You could generalise about the results you have by saying that, in the case of seaside primary, the average percentage of RWM Level 4 is somewhere between 57% and 86%. You could say at each cohort seems to be ranged around an average result of 71%, but to say that something went ‘well’ in 2013 and 2009 and ‘badly’ in 2011 isn’t sensible. But you couldn’t say that results ‘improved’ in 2009, ‘went down’ between 2009 and 2011, before ‘rising’ from 2011 to 2013 without implying that something happened at each ‘turning point’ to cause those changes. That’s the danger, and that’s the point I’m making.

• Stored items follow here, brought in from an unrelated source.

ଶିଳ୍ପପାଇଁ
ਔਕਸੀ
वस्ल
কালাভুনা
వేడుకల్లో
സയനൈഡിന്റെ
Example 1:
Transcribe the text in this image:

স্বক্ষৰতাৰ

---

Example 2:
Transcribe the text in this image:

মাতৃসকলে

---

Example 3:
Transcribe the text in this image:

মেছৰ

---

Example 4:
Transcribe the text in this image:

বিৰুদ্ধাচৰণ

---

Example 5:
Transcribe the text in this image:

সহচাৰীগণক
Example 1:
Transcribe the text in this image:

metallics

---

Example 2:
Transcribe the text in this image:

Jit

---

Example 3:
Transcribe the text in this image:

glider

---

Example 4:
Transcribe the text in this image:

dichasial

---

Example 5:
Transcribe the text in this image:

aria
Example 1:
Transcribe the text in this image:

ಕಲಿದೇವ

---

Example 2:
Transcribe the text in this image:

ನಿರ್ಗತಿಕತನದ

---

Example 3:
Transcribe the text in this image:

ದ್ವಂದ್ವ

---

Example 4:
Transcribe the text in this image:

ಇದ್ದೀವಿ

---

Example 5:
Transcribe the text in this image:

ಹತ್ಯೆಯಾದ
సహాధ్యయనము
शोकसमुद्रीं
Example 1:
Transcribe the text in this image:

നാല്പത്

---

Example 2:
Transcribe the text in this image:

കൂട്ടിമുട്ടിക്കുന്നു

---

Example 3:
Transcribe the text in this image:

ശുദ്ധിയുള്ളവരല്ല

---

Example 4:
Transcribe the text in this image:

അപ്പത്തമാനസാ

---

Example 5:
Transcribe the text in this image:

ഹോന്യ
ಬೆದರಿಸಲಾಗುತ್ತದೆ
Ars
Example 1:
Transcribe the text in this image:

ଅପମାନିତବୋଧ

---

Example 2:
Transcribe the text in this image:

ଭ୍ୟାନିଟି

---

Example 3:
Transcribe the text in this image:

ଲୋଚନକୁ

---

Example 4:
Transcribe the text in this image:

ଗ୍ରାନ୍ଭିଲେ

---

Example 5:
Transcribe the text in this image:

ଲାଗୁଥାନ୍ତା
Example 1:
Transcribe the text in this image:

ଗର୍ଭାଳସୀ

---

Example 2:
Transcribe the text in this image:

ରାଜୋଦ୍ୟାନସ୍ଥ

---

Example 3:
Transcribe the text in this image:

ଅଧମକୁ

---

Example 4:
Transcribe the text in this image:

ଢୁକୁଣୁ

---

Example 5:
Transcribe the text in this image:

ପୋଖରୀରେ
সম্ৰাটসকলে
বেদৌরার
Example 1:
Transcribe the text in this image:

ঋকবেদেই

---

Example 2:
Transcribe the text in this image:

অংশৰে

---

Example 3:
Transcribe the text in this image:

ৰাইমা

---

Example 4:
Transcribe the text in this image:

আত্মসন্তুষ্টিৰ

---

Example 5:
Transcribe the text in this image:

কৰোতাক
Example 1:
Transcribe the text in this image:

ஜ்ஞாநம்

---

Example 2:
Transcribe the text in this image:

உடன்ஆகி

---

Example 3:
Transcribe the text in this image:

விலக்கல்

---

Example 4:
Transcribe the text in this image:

Clearly, in some schools, things occasionally do go drastically wrong and student outcomes are extremely low compared to other schools. But that isn't spotting a pattern either, it's seeing an anomalous result which needs to be explored further. It might just be a highly unusual cohort. It might be a significant change in the school. It might be many things. It would be highly unwise to generalise and to leap to the conclusion that it must be something which the school has done, given that subsequent years are likely to see better outcomes due to simple regression to the mean.

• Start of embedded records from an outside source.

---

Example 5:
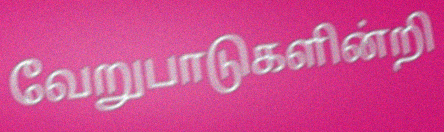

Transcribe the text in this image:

வேறுபாடுகளின்றி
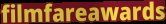
filmfareawards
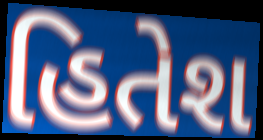
હિતેશ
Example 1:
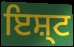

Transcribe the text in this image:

ਇਸ਼੍ਟ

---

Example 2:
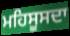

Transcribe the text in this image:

ਮਹਿਸੂਸਦਾ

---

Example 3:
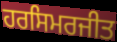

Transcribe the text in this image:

ਹਰਸਿਮਰਜੀਤ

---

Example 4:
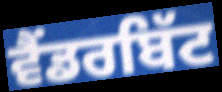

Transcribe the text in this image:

ਵੈਂਡਰਬਿੱਟ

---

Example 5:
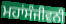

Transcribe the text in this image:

ਮਹਾਂਸੰਜੀਵਨੀ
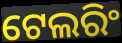
ଟେଲରିଂ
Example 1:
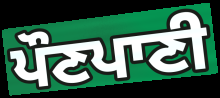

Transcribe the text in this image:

ਪੌਣਪਾਣੀ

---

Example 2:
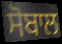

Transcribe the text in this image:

ਸੋਬਾਲ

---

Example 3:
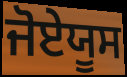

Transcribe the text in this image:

ਜੋਏਯੂਸ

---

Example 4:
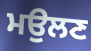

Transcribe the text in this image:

ਮਉਲਣ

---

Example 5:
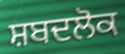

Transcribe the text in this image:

ਸ਼ਬਦਲੋਕ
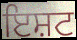
ਇਸ਼ਟ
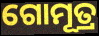
ଗୋମୂତ୍ର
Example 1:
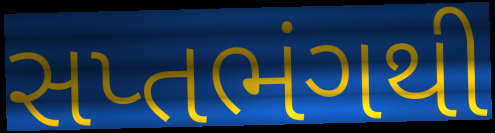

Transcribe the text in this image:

સપ્તભંગથી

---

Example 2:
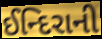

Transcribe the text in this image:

ઈન્દિરાની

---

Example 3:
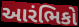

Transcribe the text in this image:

આરંભિકો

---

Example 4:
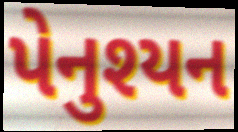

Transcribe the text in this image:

પેનુશ્યન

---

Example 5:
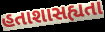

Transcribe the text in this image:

હતાશાસહ્યતા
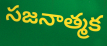
సజనాత్మక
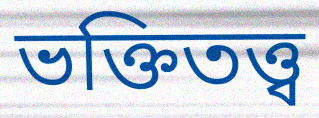
ভক্তিতত্ত্ব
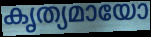
കൃത്യമായോ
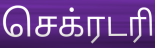
செக்ரடரி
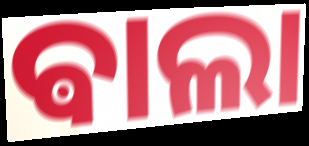
ଵାଲା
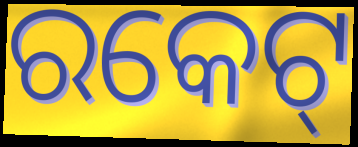
ରକେଟ୍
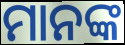
ମାନଙ୍କ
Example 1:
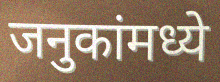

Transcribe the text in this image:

जनुकांमध्ये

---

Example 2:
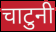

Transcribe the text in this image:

चाटुनी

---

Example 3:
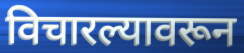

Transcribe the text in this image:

विचारल्यावरून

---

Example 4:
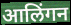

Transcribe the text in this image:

आलिंगन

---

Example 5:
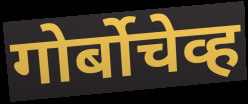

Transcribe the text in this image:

गोर्बोचेव्ह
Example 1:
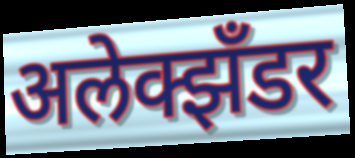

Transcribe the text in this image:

अलेक्झँडर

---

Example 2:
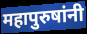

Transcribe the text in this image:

महापुरुषांनी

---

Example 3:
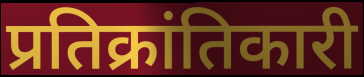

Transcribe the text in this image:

प्रतिक्रांतिकारी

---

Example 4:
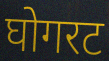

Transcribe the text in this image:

घोगरट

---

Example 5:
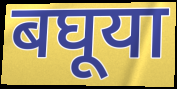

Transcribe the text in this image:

बघूया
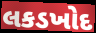
લકડખોદ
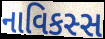
નાવિકસ્સ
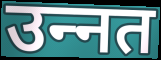
उन्‍नत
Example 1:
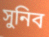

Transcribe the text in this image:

সুনিব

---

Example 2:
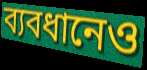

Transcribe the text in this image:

ব্যবধানেও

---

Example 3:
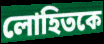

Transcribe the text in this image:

লোহিতকে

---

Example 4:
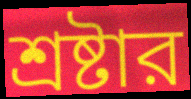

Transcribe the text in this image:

শ্রষ্টার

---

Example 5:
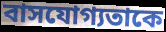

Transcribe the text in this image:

বাসযোগ্যতাকে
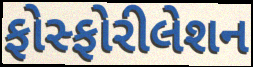
ફોસ્ફોરીલેશન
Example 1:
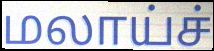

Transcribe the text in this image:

மலாய்ச்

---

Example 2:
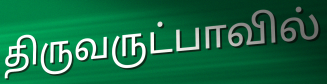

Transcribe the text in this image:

திருவருட்பாவில்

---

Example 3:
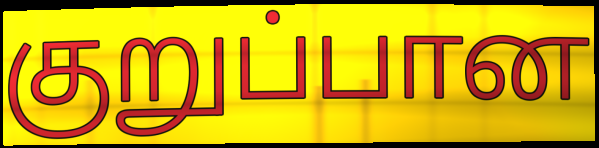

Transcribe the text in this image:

குறுப்பான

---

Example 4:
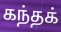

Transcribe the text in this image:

கந்தக்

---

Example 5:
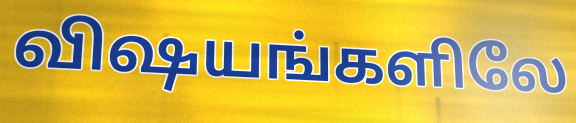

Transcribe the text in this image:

விஷயங்களிலே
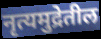
नृत्यमुद्रेतील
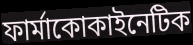
ফার্মাকোকাইনেটিক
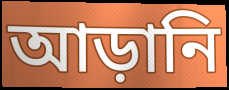
আড়ানি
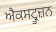
ਐਕਸਟ੍ਰੂਜ਼ਨ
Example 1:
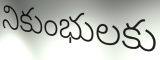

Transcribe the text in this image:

నికుంభులకు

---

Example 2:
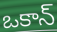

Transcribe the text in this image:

ఒకాన్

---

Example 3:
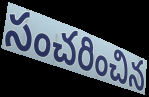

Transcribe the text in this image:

సంచరించిన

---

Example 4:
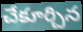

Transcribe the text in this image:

చేకూర్చిన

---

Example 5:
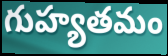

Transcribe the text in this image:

గుహ్యతమం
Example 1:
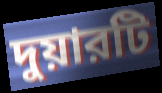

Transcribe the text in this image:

দুয়ারটি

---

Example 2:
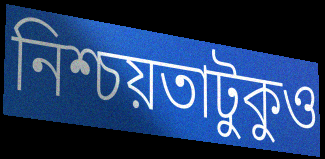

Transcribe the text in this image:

নিশ্চয়তাটুকুও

Steve Adcock continues to say that, “There is so much more to a school than its Progress 8 score, but if my kids were at a school where they made half a grade less progress than their peers in other schools, I would want to know about it, especially if this lack of progress occurred year after year. Of course it wouldn’t mean that the school’s leaders and teachers were uncaring or incompetent, but I dare say they could be doing a few things better.”

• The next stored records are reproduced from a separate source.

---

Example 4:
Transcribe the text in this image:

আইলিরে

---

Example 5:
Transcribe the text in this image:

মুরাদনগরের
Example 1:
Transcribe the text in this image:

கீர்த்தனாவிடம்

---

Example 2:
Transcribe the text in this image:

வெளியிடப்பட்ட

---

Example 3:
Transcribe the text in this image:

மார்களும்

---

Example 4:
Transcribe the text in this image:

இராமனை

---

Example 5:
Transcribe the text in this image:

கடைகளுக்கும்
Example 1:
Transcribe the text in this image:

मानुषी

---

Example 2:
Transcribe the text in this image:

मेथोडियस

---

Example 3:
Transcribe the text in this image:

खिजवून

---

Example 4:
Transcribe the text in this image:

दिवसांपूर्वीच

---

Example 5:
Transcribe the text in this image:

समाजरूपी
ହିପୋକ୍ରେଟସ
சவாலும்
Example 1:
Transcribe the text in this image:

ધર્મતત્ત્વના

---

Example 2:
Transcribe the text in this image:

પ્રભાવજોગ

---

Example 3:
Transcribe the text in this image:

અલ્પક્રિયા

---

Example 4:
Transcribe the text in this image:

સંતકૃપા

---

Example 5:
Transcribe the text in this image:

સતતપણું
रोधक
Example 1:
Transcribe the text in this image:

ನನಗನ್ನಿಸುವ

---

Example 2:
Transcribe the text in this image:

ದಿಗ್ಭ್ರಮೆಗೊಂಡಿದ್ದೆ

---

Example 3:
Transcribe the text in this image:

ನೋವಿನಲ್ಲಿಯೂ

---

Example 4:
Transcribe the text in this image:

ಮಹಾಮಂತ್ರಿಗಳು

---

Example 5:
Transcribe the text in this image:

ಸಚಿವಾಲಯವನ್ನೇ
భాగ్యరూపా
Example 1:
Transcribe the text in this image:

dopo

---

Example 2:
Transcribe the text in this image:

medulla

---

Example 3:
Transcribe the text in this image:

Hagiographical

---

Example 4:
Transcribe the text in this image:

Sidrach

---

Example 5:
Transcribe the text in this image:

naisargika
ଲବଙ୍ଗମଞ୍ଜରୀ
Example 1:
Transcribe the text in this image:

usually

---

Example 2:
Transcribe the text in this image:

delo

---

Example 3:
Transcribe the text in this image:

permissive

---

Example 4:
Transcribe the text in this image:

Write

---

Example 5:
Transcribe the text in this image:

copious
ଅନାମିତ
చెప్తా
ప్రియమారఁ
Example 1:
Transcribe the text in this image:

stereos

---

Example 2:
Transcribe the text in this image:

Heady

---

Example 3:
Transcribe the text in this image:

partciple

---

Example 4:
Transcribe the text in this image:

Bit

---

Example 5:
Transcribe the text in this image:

The problem with this is that in virtually no schools do you see a ‘lack of progress (which occurs) year after year’, as Stephen Gorard has shown in papers such as “How Unstable are ‘School Effects’ Assessed by a Value-added Technique?”. As Gorard says, ‘The study asks how many schools with at least 99% of their pupils included in the VA calculations, and with data for all years, had VA measures that were clearly positive for five years. The answer is - none. Whatever it is that VA is measuring, if it is measuring anything at all, it is not a consistent characteristic of schools.” Gorard looked for schools with five years of negative Value Added and found, “Out of 2,897 schools (), only two had 99% or more pupil coverage for all years, with five successive years of apparently negative CVA. No schools had five years of apparently positive CVA.”
Steve concludes by saying, “Twenty five years since the emergence of league tables I think we’ve finally got a system (thanks to Progress 8 and tough terminal exams) which shows up real school improvement. I hope that Ofsted and Amanda Spielman continue to challenge schools which persistently fail to ensure that students depart with their pockets full of decent grades.”
I couldn’t agree more, but let’s make sure that we use the information we have to ensure that we know that schools are definitely persistently failing, and to look carefully to see if we can establish why that might be the case, rather than simply mistaking the natural variation in student scores - which we know we should expect - as a pattern in the data.